All or some of the foregoing embodiments may be implemented by using software, hardware, firmware, or any combination thereof. When the software is used for the implementation, all or a part of the embodiments may be implemented in a form of a computer program product. The computer program product includes one or more computer programs or instructions. When the computer programs or the instructions are loaded and executed on a computer, the procedures or functions in embodiments of this application are all or partially executed. The computer may be a general-purpose computer, a dedicated computer, a computer network, a base station, user equipment, or another programmable apparatus. The computer programs or the instructions may be stored in a computer-readable storage medium, or may be transmitted from a computer-readable storage medium to another computer-readable storage medium. For example, the computer programs or the instructions may be transmitted from a website, computer, server, or data center to another website, computer, server, or data center in a wired or wireless manner. The computer-readable storage medium may be any usable medium that can be accessed by the computer, or a data storage device, for example, a server or a data center, integrating one or more usable media. The usable medium may be a magnetic medium, for example, a floppy disk, a hard disk drive, or a magnetic tape; may be an optical medium, for example, a digital video disc; or may be a semiconductor medium, for example, a solid-state drive. The computer-readable storage medium may be a volatile or non-volatile storage medium, or may include two types of storage media: a volatile storage medium and a non-volatile storage medium.

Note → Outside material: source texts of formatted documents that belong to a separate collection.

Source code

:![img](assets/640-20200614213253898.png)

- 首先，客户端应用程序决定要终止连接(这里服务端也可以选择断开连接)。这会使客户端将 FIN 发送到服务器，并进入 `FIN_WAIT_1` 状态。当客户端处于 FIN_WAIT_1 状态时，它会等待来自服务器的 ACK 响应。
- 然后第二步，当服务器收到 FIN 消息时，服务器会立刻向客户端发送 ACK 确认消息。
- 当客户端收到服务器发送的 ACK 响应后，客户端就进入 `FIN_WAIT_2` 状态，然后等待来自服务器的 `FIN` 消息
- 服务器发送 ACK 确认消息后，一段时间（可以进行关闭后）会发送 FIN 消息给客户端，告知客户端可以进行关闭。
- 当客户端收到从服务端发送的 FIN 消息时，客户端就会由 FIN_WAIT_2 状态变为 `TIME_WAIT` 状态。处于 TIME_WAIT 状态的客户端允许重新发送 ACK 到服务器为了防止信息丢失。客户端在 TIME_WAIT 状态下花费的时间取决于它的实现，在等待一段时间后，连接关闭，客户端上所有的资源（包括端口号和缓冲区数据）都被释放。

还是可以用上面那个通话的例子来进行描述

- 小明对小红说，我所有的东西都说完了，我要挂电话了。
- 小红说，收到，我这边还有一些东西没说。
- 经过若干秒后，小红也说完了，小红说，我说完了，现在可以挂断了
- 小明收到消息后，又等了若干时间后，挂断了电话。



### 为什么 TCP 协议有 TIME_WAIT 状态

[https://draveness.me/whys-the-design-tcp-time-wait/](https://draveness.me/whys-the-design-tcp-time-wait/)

In various embodiments of this application, unless otherwise stated or there is a logic conflict, terms and/or descriptions of different embodiments are consistent and may be mutually referenced, and technical features in different embodiments may be combined based on an internal logical relationship thereof, to form a new embodiment.

Depending on whether optional is used in this specification: In this application, “at least one” means one or more, and “a plurality of” means two or more. “And/or” describes an association relationship between associated objects and represents that three relationships may exist. For example, A and/or B may represent the following three cases: Only A exists, both A and B exist, and only B exists, where A and B may be singular or plural. In the text descriptions of this application, the character “/” represents an “or” relationship between the associated objects. In a formula in this application, the character “/” represents a “division” relationship between the associated objects. “Including at least one of A, B, and C” may represent: including A; including B; including C; including A and B; including A and C; including B and C; and including A, B, and C.

It may be understood that various numbers in embodiments of this application are merely used for differentiation for ease of description, and are not used to limit the scope of embodiments of this application. Sequence numbers of the foregoing processes do not mean an execution sequence, and the execution sequence of the processes should be determined based on functions and internal logic of the processes.